▶ EXERCISE DIRECTIONS: From the passage on full-duplex metasurfaces below, list every material or component it names as making up full-duplex transceivers, covering both current designs and the proposed design.
[PASSAGE FOR REVIEW Boundary: Start]
By adding the capability to steer the reflective beam, new intelligent metasurfaces could make a significant mark on wireless communication, according to Eleftheriades.

“In everyday experience, a microwave emitted from a tower reaches its intended terminal point, like a modem, and then goes back to the telecommunication station,” he says. “That’s why when you have a conversation on your cellphone, you do not talk and listen on the same channel. If you did, the signals would interfere and you wouldn’t be able to separate your own voice from the voice of your partner.”

Today’s 5G networks feature only “half-duplex” links. Essentially, the 5G signal uses slightly different frequencies, or the same frequency but at a slightly different time, to avoid interference. The time delay is imperceptible to the user.

By contrast, the full-duplex architecture developed by Eleftheriades and Taravati, a post-doctoral researcher, means that one can talk and listen on the same channel at the same time.

Unlike other metamaterial technology, it spatially separates the forward and backward paths within the one frequency – doubling the system capacity.

While full-duplex functionality exists in a limited capacity in military-grade radars, it’s currently unsuitable for consumer applications such as mobile devices. That’s because current full-duplex transceivers are made of bulky and expensive structures comprising ferrite materials and biasing magnets to manipulate the beam.

“We propose a completely different mechanism,” says Elefthreriades. “No magnets or ferrites. Everything is done using printed circuit boards and silicon electronic components such as transistors.”

The broad applicability of these intelligent metasurfaces is what excited LATYS’s development team.
[PASSAGE FOR REVIEW Boundary: End]
[DATA LISTING Boundary: Start]
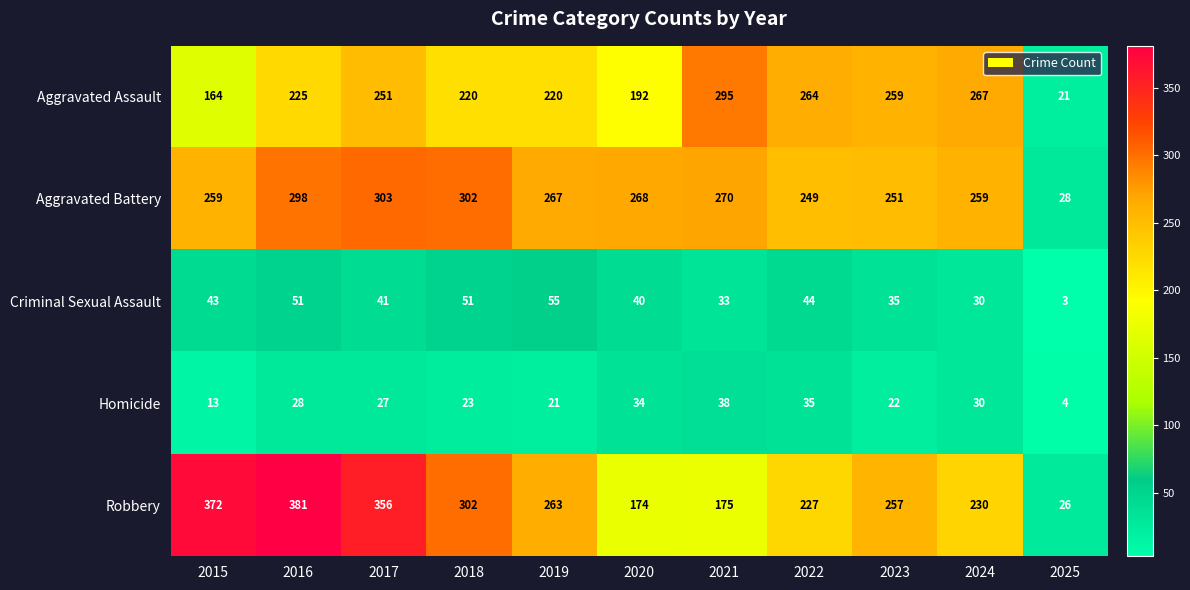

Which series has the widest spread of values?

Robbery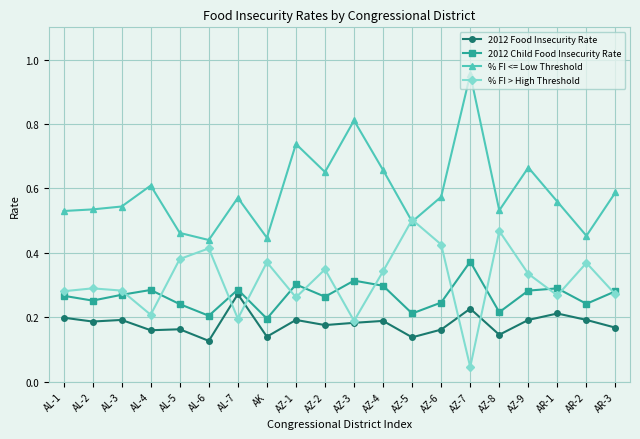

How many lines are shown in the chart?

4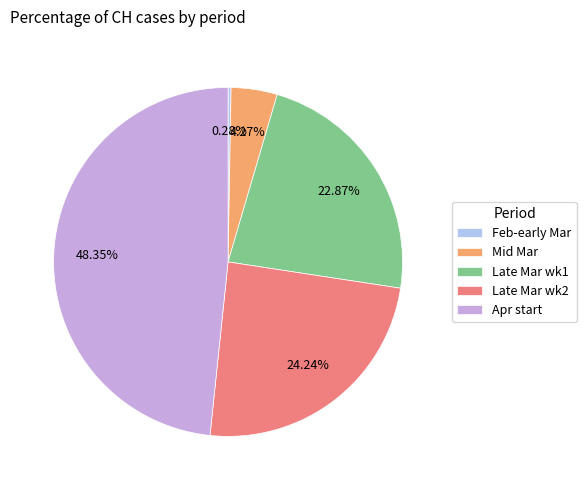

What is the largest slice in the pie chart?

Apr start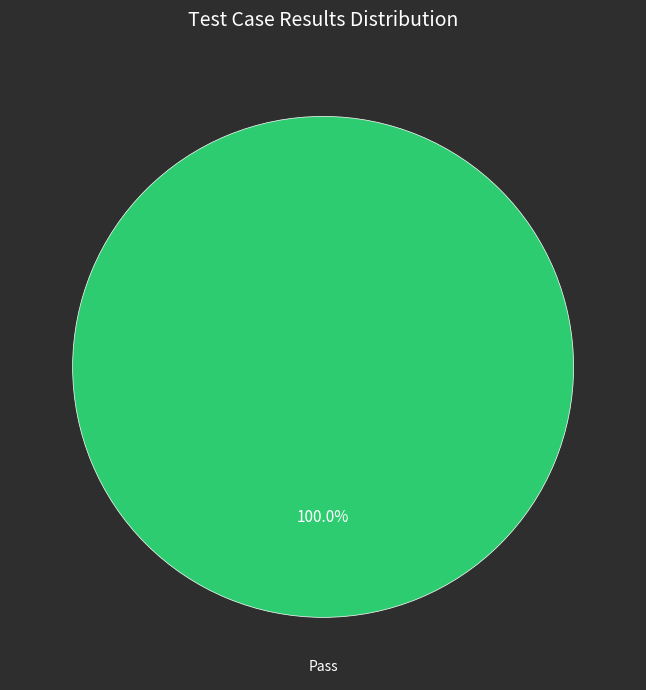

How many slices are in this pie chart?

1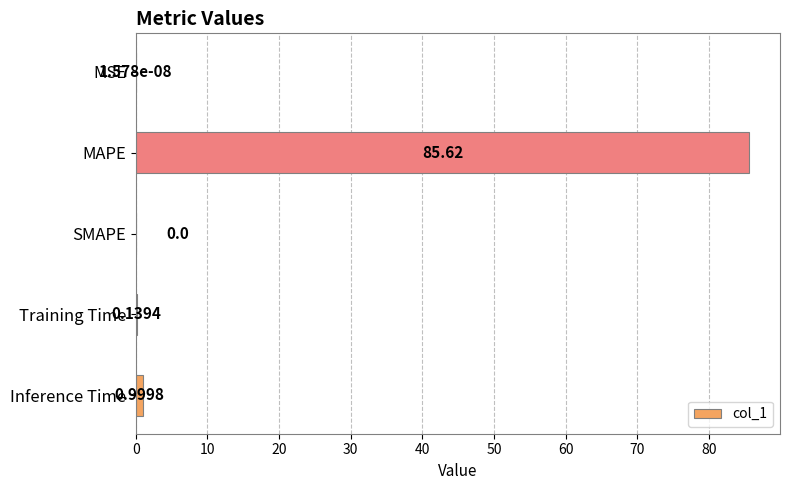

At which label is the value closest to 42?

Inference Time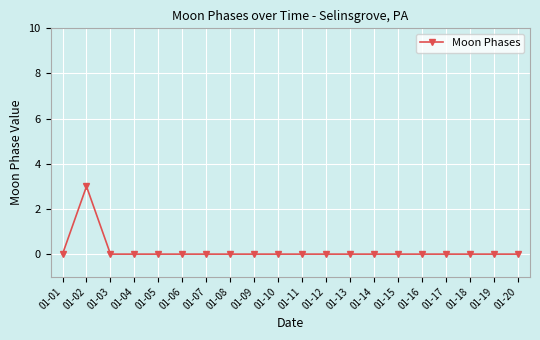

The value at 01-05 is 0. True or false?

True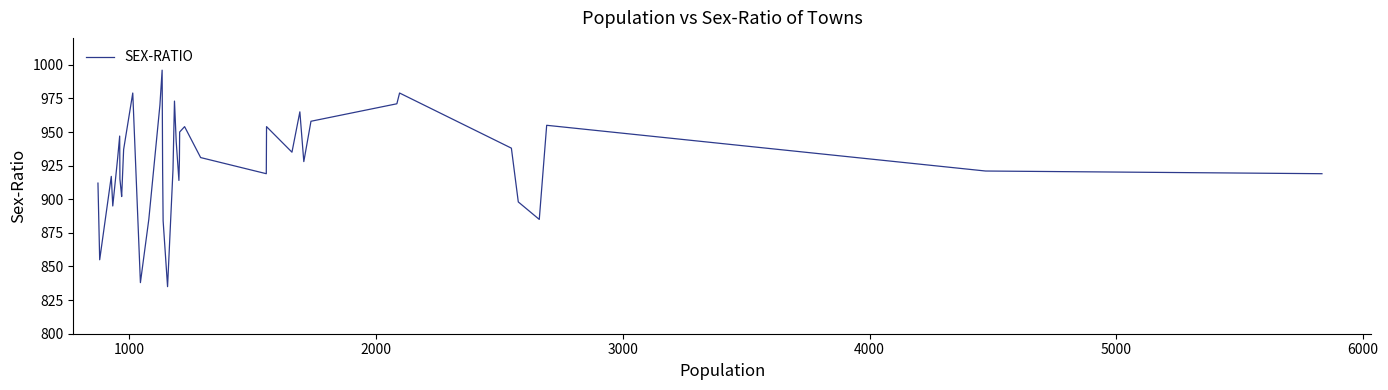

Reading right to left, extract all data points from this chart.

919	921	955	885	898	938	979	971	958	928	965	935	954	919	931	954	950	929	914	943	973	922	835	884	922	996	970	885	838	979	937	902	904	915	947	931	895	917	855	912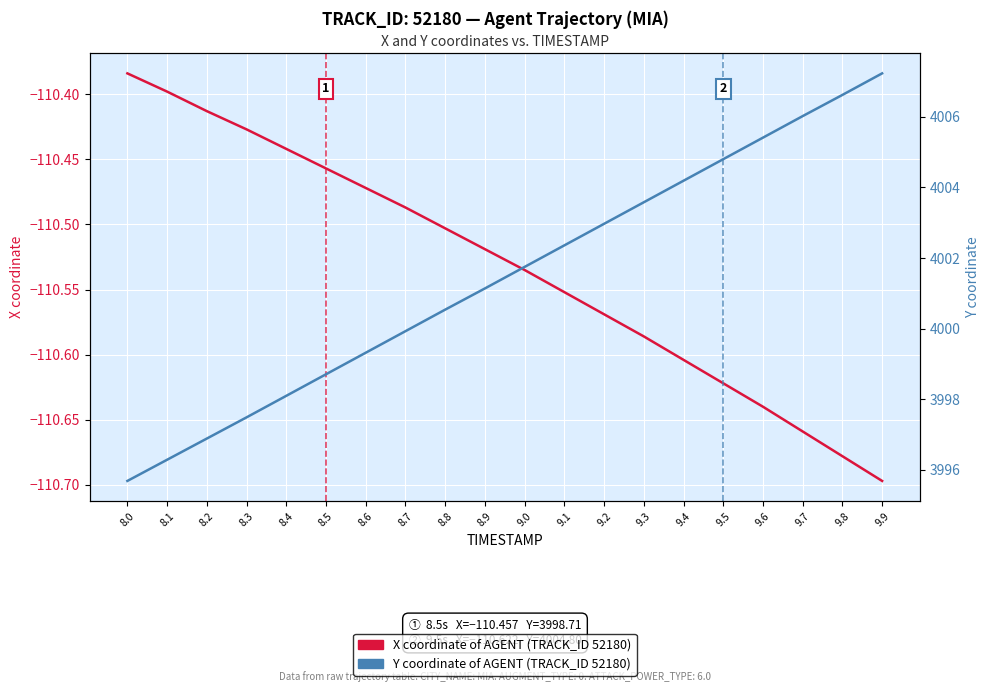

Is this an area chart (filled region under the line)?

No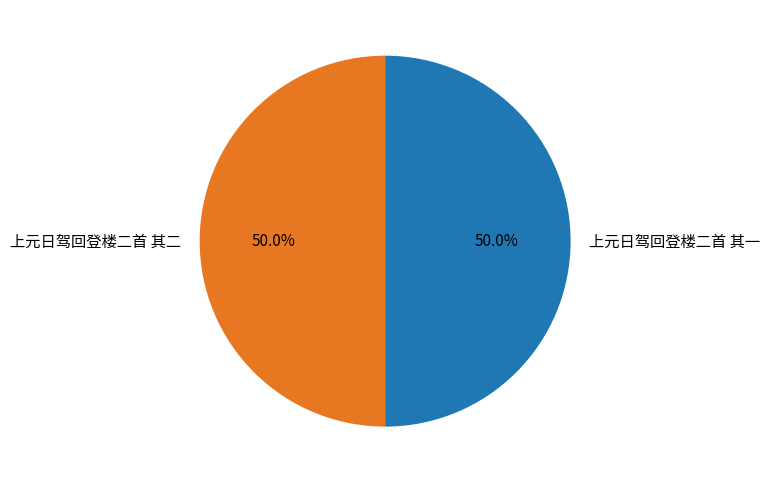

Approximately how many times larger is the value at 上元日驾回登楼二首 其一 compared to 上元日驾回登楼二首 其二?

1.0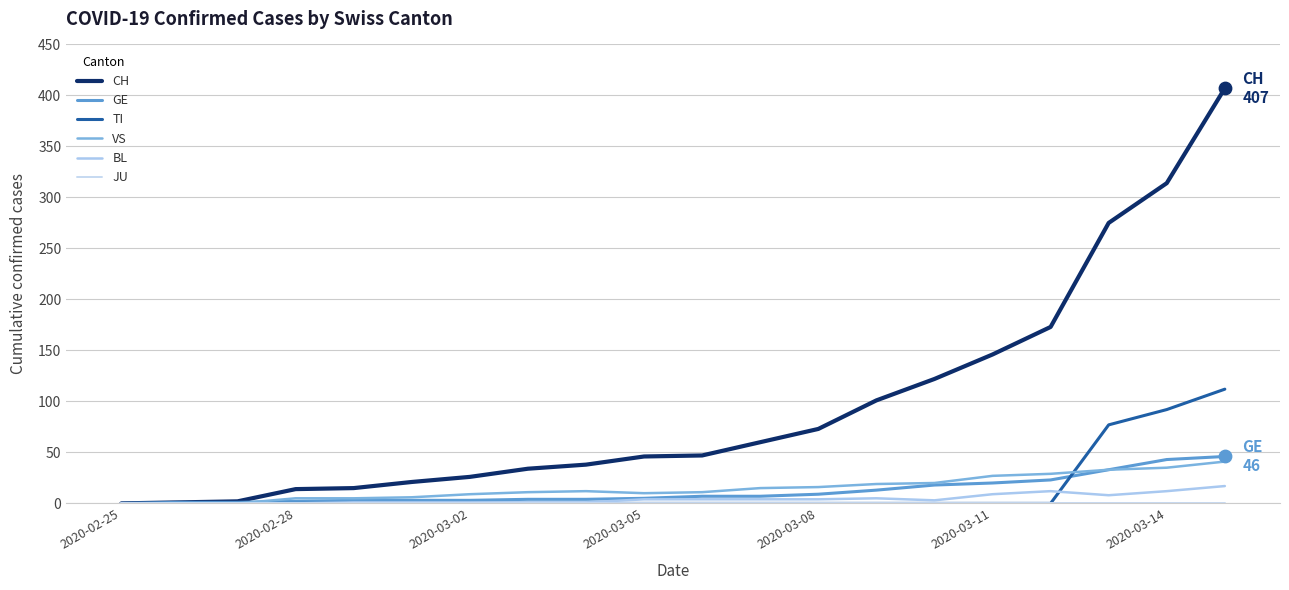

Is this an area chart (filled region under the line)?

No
[DATA LISTING Boundary: End]
▶ SOLUTION TO THIS PROBLEM:
- Ferrite materials
- Biasing magnets
- Printed circuit boards
- Silicon electronic components such as transistors